--- Records shown Enclosed Below ---

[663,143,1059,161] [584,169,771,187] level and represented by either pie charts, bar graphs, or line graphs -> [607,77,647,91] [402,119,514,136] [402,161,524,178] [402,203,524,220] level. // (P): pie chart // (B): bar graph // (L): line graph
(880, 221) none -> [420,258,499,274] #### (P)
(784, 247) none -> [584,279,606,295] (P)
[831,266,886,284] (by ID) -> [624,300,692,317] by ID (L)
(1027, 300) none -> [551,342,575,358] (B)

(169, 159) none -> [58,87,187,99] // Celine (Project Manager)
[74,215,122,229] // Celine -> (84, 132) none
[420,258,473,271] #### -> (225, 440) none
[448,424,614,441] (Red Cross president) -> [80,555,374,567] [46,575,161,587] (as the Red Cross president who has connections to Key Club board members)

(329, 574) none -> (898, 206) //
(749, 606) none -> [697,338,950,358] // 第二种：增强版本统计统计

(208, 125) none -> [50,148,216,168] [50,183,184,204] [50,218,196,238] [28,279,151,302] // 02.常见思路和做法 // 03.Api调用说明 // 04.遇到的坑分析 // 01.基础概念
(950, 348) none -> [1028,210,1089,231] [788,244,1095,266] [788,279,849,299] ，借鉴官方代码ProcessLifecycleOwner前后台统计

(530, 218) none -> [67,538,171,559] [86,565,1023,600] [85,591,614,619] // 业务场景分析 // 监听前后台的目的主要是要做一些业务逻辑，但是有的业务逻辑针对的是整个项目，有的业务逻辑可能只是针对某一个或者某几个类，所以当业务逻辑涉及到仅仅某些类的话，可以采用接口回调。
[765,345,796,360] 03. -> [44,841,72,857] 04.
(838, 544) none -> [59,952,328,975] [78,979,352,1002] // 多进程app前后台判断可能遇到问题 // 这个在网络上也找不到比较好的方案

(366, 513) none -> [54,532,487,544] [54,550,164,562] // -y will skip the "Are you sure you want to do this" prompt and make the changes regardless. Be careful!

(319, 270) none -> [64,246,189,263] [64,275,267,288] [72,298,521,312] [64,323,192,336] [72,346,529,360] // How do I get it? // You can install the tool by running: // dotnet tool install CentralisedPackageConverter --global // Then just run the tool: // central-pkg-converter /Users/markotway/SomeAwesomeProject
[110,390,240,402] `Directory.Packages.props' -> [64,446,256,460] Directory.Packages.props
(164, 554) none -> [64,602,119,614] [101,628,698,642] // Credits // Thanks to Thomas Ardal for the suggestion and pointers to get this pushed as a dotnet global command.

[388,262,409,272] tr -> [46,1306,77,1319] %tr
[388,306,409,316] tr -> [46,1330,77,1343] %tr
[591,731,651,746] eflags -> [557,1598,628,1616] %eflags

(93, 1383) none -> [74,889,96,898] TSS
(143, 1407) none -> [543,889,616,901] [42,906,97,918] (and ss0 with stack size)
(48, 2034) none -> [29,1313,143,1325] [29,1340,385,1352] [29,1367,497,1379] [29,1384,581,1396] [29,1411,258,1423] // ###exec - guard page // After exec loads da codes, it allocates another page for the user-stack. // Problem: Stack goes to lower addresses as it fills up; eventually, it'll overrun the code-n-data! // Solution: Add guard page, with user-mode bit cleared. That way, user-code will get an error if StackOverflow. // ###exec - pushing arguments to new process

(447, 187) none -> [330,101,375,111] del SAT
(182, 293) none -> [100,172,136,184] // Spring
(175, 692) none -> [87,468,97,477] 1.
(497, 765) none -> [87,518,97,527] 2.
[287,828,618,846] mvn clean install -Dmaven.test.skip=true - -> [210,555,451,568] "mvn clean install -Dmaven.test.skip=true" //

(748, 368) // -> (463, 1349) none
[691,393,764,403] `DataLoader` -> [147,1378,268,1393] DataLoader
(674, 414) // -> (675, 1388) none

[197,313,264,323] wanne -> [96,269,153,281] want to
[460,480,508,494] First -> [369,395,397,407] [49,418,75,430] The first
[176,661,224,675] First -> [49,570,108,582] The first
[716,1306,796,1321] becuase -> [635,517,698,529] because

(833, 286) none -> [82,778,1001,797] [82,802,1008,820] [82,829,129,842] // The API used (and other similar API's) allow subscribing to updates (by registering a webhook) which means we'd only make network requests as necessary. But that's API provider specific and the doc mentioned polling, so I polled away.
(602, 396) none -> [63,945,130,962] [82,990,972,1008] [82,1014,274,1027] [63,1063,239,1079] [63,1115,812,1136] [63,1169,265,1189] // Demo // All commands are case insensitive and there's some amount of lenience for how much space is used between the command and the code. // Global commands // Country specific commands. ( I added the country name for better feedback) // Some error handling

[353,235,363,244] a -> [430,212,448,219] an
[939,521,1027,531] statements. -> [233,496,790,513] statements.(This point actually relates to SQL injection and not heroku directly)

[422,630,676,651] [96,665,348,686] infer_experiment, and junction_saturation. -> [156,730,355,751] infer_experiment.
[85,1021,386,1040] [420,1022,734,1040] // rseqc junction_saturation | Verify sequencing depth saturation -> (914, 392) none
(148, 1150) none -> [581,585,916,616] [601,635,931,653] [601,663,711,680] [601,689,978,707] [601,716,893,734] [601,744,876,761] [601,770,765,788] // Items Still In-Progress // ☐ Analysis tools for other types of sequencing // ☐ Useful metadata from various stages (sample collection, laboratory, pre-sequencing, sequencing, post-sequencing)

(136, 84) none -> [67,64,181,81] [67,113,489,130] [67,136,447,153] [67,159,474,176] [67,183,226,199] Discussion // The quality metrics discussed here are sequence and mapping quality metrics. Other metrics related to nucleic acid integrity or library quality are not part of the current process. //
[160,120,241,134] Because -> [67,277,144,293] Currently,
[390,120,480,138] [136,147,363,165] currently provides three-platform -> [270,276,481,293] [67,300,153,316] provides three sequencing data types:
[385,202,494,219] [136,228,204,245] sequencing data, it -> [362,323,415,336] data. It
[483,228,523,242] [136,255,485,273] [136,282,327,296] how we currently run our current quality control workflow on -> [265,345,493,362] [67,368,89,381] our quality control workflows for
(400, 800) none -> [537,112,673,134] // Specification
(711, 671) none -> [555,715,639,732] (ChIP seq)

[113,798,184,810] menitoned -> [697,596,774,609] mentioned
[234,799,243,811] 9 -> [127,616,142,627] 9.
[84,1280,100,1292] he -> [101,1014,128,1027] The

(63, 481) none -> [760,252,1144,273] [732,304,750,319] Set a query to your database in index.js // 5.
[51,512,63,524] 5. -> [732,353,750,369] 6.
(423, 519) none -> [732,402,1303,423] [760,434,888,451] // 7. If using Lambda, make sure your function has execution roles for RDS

--- End of Enclosed Records shown ---

▶ [Exercise instructions]: Once you find the line with "(93, 1383) none -> [74,889,96,898] TSS" above, print it and every line after it up to and including the line with "-> [147,1378,268,1393] DataLoader", exactly as written and nothing else.

▶ [Result]:
(93, 1383) none -> [74,889,96,898] TSS
(143, 1407) none -> [543,889,616,901] [42,906,97,918] (and ss0 with stack size)
(48, 2034) none -> [29,1313,143,1325] [29,1340,385,1352] [29,1367,497,1379] [29,1384,581,1396] [29,1411,258,1423] // ###exec - guard page // After exec loads da codes, it allocates another page for the user-stack. // Problem: Stack goes to lower addresses as it fills up; eventually, it'll overrun the code-n-data! // Solution: Add guard page, with user-mode bit cleared. That way, user-code will get an error if StackOverflow. // ###exec - pushing arguments to new process

(447, 187) none -> [330,101,375,111] del SAT
(182, 293) none -> [100,172,136,184] // Spring
(175, 692) none -> [87,468,97,477] 1.
(497, 765) none -> [87,518,97,527] 2.
[287,828,618,846] mvn clean install -Dmaven.test.skip=true - -> [210,555,451,568] "mvn clean install -Dmaven.test.skip=true" //

(748, 368) // -> (463, 1349) none
[691,393,764,403] `DataLoader` -> [147,1378,268,1393] DataLoader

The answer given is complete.